## JOB ITEM
Lines holding the word "progetti" must be located in the listing below and copied.

## DATASET EXCERPTS
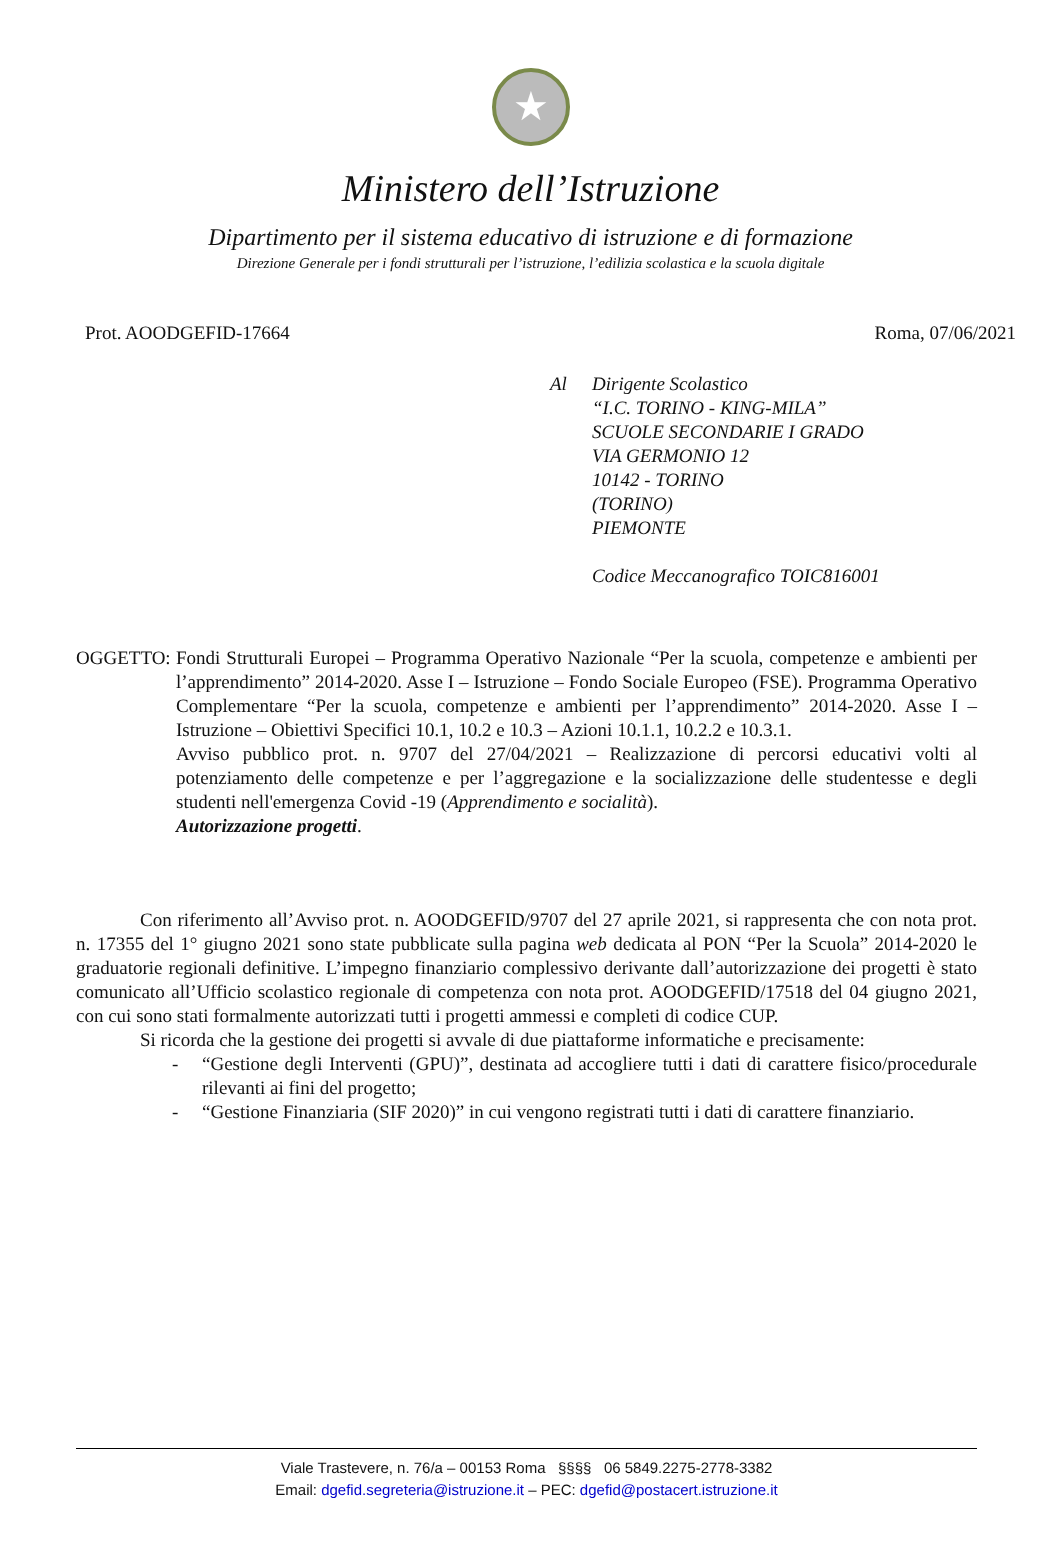★
Ministero dell’Istruzione
Dipartimento per il sistema educativo di istruzione e di formazione
Direzione Generale per i fondi strutturali per l’istruzione, l’edilizia scolastica e la scuola digitale
Prot. AOODGEFID-17664 Roma, 07/06/2021
Al Dirigente Scolastico
“I.C. TORINO - KING-MILA”
SCUOLE SECONDARIE I GRADO
VIA GERMONIO 12
10142 - TORINO
(TORINO)
PIEMONTE
Codice Meccanografico TOIC816001
OGGETTO: Fondi Strutturali Europei – Programma Operativo Nazionale “Per la scuola, competenze e ambienti per l’apprendimento” 2014-2020. Asse I – Istruzione – Fondo Sociale Europeo (FSE). Programma Operativo Complementare “Per la scuola, competenze e ambienti per l’apprendimento” 2014-2020. Asse I – Istruzione – Obiettivi Specifici 10.1, 10.2 e 10.3 – Azioni 10.1.1, 10.2.2 e 10.3.1.
Avviso pubblico prot. n. 9707 del 27/04/2021 – Realizzazione di percorsi educativi volti al potenziamento delle competenze e per l’aggregazione e la socializzazione delle studentesse e degli studenti nell'emergenza Covid -19 (Apprendimento e socialità).
Autorizzazione progetti.
Con riferimento all’Avviso prot. n. AOODGEFID/9707 del 27 aprile 2021, si rappresenta che con nota prot. n. 17355 del 1° giugno 2021 sono state pubblicate sulla pagina web dedicata al PON “Per la Scuola” 2014-2020 le graduatorie regionali definitive. L’impegno finanziario complessivo derivante dall’autorizzazione dei progetti è stato comunicato all’Ufficio scolastico regionale di competenza con nota prot. AOODGEFID/17518 del 04 giugno 2021, con cui sono stati formalmente autorizzati tutti i progetti ammessi e completi di codice CUP.
Si ricorda che la gestione dei progetti si avvale di due piattaforme informatiche e precisamente:
- “Gestione degli Interventi (GPU)”, destinata ad accogliere tutti i dati di carattere fisico/procedurale rilevanti ai fini del progetto;
- “Gestione Finanziaria (SIF 2020)” in cui vengono registrati tutti i dati di carattere finanziario.
Viale Trastevere, n. 76/a – 00153 Roma §§§§ 06 5849.2275-2778-3382
Email: dgefid.segreteria@istruzione.it – PEC: dgefid@postacert.istruzione.it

## RESULT OF THIS EXERCISE
Autorizzazione progetti.
Con riferimento all’Avviso prot. n. AOODGEFID/9707 del 27 aprile 2021, si rappresenta che con nota prot. n. 17355 del 1° giugno 2021 sono state pubblicate sulla pagina web dedicata al PON “Per la Scuola” 2014-2020 le graduatorie regionali definitive. L’impegno finanziario complessivo derivante dall’autorizzazione dei progetti è stato comunicato all’Ufficio scolastico regionale di competenza con nota prot. AOODGEFID/17518 del 04 giugno 2021, con cui sono stati formalmente autorizzati tutti i progetti ammessi e completi di codice CUP.
Si ricorda che la gestione dei progetti si avvale di due piattaforme informatiche e precisamente:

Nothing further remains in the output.